What a joy this was to read! My personal thanks to Paul Elie for showing me how these four exemplary literary figures of my generation managed to live out a life of love and creativity within their constant struggle for faith. Such a universal story of people moored by the faith, but beset by the pityful human sinfulness of the institutional Church. Elie shows us how Merton, Flannery O'Connor,Dorothy Day and Walker Percy, renegades all, pursued their art and intellectual/spiritual quests in such different ways. Though I have read almost all of Merton and O'Connor and much of Day and Percy, it was with particular joy that I learned how much these figures overlapped in time and space, knew each other and were often correspondents. Elie's weaving into the text much of their correspondence gave me new perspectives.

3 out of 5 stars A Wearying Pilgrimage.......2006-09-23

This attempt to link Day, Merton, O'Connor, and Percy doesn't work. While it's true they were Catholic writers whose lives overlapped to some degree and who read each other's work to some extent, it's also true that their lives were extremely different and that they rarely had contact with one another--a few meetings, some small bits of correspondence.
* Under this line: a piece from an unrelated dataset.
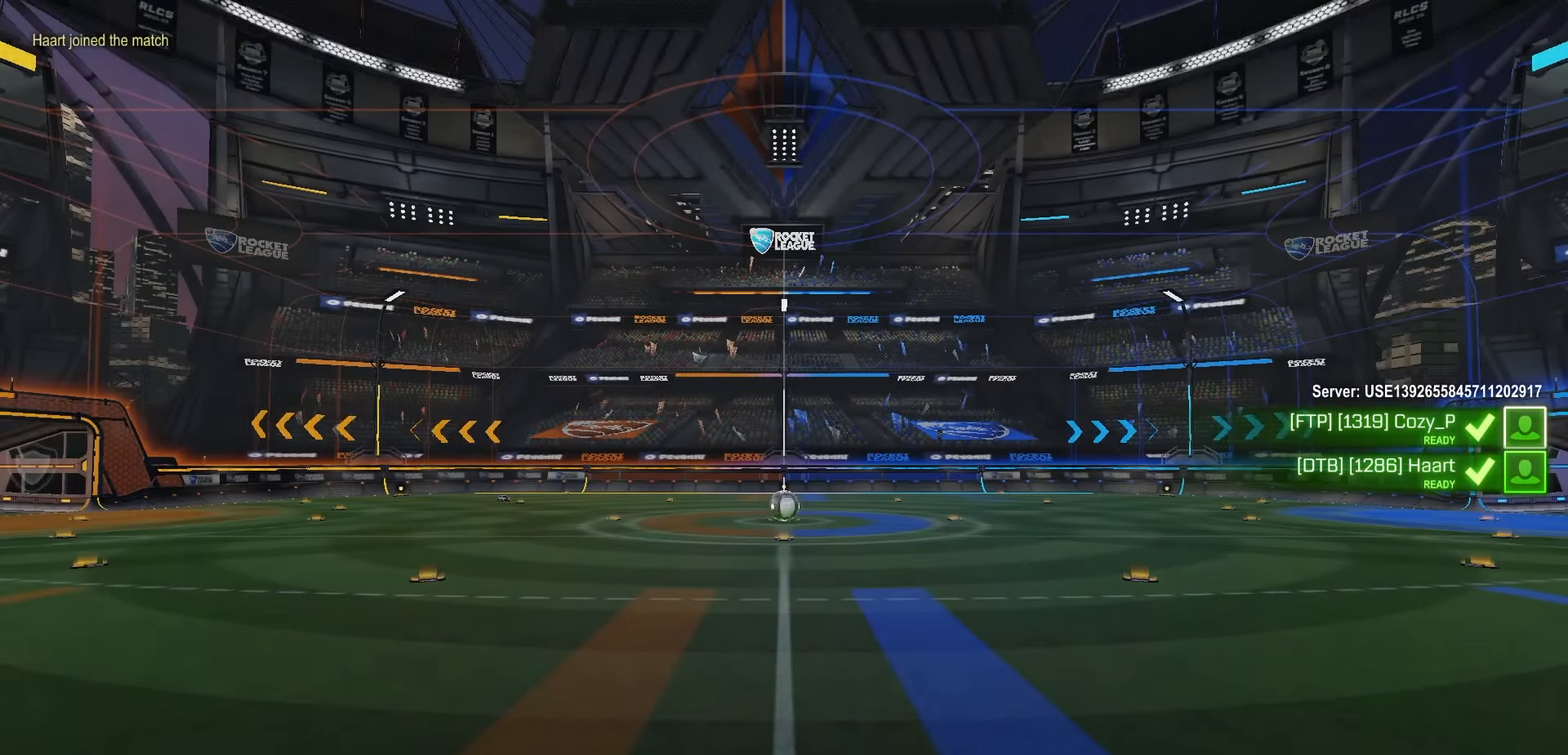
{"dt_ms": 500, "buttons": ["R2"], "left_stick": "center", "right_stick": "center", "events": [[67, "R2", "down"]]}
Also, the Publisher's Weekly reviewer is incorrect: the book is ponderous, and the prose is the very definition of workmanlike. The author was evidently attempting a self-consciously literary style--lofty, philosophical--alas for his readers. The writing reaches a particular crescendo of blandness in the pages when these Catholic writers come to the end of their lives. In fact, I couldn't quite make out how Merton had died from the account here and had to look it up on Wikipedia.

Perhaps because of the detached prose style, I felt that the author had little if any affinity for either the writers or their writings. The New Yorker says O'Connor is his favorite, but Day comes off best in the book, as the author sympathizes with the Catholic Worker movement and with Day's pacifism. He also seems to have found value in Wise Blood and the Moviegoer.

In general I wondered if the author's own pilgrimage in writing this book had left him fatigued and simply glad to be finished with it. I know that's how I felt by the end.

On the positive side, I did find some of the details of these writers' early lives fascinating. If you have not read such details in other biographies or autobiographical writings, you might find it worthwhile to check out the first half of this book.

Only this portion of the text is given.